*** Provided information ***

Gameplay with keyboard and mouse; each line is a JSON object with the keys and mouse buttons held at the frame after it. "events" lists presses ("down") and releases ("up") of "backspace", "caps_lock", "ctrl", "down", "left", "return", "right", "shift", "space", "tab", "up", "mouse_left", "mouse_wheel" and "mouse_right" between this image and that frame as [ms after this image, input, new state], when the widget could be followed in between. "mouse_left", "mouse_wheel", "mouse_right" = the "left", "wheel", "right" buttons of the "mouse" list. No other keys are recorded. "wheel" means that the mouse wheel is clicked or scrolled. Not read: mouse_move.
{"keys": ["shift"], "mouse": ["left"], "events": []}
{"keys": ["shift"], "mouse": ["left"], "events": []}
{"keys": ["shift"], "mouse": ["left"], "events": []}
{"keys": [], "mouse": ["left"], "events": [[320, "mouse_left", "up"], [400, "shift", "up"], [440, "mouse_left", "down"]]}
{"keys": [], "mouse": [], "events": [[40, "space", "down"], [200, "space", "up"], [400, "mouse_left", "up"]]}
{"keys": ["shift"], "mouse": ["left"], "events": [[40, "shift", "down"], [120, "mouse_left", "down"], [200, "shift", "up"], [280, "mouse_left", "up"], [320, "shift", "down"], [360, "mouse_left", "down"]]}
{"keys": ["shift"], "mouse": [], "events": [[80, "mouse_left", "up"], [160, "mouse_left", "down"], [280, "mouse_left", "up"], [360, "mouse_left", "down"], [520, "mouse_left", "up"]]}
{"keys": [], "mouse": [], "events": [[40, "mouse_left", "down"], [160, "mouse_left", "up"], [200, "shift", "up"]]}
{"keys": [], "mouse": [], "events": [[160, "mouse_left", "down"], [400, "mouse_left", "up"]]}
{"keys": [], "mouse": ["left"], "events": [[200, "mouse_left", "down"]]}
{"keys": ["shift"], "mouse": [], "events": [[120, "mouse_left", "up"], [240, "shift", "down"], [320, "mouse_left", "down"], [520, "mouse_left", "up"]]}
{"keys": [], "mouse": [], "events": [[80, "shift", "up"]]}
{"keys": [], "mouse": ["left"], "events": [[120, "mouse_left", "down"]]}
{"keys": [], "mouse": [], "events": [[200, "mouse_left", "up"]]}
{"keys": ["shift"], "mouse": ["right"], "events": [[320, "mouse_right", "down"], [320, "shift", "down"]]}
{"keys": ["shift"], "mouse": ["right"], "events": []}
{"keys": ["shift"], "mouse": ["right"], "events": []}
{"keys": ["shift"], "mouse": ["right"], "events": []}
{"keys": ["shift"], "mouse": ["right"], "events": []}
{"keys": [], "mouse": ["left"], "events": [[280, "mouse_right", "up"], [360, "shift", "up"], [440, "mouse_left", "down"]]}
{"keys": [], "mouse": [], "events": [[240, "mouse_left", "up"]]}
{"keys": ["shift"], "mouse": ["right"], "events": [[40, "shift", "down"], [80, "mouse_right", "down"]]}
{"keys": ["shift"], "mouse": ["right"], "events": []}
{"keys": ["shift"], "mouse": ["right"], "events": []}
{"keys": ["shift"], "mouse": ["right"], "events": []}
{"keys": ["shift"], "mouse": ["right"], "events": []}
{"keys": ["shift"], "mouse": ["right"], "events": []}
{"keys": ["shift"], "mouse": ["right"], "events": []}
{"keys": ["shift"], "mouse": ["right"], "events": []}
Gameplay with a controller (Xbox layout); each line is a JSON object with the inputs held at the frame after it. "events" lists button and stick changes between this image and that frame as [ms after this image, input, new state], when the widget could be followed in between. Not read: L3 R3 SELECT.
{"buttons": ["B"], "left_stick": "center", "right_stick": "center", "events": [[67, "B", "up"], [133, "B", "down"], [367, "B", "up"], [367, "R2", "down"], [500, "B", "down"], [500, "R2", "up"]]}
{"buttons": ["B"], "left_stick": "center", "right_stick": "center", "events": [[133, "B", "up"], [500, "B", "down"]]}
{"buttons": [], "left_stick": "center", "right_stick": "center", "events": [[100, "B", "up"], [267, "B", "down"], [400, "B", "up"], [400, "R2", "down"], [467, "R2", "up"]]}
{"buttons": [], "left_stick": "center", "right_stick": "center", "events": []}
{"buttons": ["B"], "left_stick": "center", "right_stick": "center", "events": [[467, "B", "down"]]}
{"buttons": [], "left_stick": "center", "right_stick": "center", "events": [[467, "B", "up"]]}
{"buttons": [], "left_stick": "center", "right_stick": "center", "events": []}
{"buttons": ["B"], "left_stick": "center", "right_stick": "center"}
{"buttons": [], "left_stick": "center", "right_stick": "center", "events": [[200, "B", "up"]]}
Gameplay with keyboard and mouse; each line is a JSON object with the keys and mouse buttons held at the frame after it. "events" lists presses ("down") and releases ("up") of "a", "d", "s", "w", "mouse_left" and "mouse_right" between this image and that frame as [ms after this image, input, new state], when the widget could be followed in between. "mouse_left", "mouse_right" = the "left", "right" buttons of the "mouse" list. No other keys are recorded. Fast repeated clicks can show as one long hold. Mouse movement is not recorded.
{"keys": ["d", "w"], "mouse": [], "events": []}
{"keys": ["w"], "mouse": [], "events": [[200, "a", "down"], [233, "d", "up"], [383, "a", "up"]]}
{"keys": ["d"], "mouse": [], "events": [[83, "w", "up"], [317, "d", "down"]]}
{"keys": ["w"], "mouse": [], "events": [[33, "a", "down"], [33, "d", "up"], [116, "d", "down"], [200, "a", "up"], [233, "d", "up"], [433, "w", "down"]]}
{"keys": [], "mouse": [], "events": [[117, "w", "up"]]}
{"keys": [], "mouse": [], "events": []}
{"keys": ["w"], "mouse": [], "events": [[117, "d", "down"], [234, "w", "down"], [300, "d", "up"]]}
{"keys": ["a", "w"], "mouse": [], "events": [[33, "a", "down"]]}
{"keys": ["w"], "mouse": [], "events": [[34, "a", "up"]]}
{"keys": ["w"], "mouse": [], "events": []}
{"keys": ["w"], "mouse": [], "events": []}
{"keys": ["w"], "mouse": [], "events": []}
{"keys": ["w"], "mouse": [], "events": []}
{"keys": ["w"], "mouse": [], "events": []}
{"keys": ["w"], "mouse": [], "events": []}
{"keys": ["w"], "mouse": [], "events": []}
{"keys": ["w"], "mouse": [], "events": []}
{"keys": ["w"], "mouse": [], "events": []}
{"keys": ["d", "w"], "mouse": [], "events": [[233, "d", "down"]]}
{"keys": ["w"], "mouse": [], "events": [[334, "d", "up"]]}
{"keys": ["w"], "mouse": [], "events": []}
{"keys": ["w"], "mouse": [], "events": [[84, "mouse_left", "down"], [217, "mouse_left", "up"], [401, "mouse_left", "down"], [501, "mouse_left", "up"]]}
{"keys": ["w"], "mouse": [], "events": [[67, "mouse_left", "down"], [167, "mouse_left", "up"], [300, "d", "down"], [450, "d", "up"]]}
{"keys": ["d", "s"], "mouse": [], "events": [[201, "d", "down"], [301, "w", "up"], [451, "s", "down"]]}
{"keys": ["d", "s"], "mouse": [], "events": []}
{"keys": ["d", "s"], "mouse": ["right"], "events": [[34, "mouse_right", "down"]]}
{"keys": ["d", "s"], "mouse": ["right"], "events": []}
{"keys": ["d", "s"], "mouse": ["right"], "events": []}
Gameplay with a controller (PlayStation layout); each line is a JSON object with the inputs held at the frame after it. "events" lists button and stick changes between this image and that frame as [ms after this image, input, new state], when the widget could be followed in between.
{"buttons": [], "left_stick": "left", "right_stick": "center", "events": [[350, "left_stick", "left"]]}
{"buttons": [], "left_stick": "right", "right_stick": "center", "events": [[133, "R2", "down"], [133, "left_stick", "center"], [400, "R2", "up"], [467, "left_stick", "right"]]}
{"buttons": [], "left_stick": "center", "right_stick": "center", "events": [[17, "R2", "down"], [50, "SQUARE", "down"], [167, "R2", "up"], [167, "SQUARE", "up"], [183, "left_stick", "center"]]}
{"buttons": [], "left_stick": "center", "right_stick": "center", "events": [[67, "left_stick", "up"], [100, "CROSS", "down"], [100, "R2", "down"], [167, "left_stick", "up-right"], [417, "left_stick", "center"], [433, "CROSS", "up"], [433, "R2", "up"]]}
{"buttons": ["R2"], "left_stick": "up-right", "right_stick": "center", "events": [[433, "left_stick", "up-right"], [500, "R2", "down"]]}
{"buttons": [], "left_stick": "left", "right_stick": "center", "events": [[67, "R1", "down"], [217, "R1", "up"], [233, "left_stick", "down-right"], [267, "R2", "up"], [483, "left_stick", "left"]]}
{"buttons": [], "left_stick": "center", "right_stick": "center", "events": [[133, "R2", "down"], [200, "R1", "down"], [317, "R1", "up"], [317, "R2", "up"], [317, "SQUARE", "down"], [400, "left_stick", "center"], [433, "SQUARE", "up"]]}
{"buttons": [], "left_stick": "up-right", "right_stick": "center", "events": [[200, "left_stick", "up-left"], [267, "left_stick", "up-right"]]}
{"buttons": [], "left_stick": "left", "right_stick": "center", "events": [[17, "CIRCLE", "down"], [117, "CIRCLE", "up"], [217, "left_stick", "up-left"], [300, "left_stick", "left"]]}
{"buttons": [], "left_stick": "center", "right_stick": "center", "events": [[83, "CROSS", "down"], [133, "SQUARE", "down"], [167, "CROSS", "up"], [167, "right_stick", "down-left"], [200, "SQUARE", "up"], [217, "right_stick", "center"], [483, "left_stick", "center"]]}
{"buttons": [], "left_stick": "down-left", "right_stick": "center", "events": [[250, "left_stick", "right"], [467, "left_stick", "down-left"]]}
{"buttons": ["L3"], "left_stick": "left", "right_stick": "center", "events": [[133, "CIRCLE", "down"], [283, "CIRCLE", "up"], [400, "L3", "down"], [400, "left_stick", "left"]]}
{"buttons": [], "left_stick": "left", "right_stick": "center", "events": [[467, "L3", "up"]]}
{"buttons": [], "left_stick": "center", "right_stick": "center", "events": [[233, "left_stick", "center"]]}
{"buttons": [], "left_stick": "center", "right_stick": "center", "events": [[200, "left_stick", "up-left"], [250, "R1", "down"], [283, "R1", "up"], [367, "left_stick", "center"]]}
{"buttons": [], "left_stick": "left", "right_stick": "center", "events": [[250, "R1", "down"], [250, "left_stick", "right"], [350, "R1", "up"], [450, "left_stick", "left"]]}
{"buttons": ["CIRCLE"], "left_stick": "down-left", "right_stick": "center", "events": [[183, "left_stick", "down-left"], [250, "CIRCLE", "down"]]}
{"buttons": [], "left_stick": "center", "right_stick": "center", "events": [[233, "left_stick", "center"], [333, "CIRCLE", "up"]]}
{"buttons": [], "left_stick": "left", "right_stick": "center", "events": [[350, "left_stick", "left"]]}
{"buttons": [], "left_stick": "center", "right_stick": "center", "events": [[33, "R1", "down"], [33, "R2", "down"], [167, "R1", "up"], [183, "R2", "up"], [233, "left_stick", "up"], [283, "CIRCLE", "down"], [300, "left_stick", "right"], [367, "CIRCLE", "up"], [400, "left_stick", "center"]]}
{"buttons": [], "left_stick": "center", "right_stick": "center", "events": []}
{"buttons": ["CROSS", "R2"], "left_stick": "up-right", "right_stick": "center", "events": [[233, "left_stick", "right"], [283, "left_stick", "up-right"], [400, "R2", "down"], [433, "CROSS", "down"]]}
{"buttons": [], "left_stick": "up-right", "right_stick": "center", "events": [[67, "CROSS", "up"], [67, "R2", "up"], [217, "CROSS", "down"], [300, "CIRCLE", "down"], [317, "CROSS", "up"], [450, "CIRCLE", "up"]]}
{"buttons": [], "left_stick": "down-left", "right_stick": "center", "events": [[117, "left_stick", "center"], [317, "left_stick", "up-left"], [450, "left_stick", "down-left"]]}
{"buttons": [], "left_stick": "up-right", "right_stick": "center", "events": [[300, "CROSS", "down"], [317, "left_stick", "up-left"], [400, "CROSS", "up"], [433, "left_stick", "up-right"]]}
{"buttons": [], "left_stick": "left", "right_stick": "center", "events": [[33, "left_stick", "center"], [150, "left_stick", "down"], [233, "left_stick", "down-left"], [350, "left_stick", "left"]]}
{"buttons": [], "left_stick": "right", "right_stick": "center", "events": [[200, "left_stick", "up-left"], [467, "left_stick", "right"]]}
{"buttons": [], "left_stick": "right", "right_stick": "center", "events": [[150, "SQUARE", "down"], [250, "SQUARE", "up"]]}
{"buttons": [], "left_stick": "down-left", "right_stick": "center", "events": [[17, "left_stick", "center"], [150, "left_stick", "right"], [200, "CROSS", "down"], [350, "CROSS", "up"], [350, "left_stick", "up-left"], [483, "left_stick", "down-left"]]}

*** End of Provided information ***

→ **Work task**: In the entries above, find each line that includes the string "could" and copy it.

→ **Solution for this problem**:
Gameplay with keyboard and mouse; each line is a JSON object with the keys and mouse buttons held at the frame after it. "events" lists presses ("down") and releases ("up") of "backspace", "caps_lock", "ctrl", "down", "left", "return", "right", "shift", "space", "tab", "up", "mouse_left", "mouse_wheel" and "mouse_right" between this image and that frame as [ms after this image, input, new state], when the widget could be followed in between. "mouse_left", "mouse_wheel", "mouse_right" = the "left", "wheel", "right" buttons of the "mouse" list. No other keys are recorded. "wheel" means that the mouse wheel is clicked or scrolled. Not read: mouse_move.
Gameplay with a controller (Xbox layout); each line is a JSON object with the inputs held at the frame after it. "events" lists button and stick changes between this image and that frame as [ms after this image, input, new state], when the widget could be followed in between. Not read: L3 R3 SELECT.
Gameplay with keyboard and mouse; each line is a JSON object with the keys and mouse buttons held at the frame after it. "events" lists presses ("down") and releases ("up") of "a", "d", "s", "w", "mouse_left" and "mouse_right" between this image and that frame as [ms after this image, input, new state], when the widget could be followed in between. "mouse_left", "mouse_right" = the "left", "right" buttons of the "mouse" list. No other keys are recorded. Fast repeated clicks can show as one long hold. Mouse movement is not recorded.
Gameplay with a controller (PlayStation layout); each line is a JSON object with the inputs held at the frame after it. "events" lists button and stick changes between this image and that frame as [ms after this image, input, new state], when the widget could be followed in between.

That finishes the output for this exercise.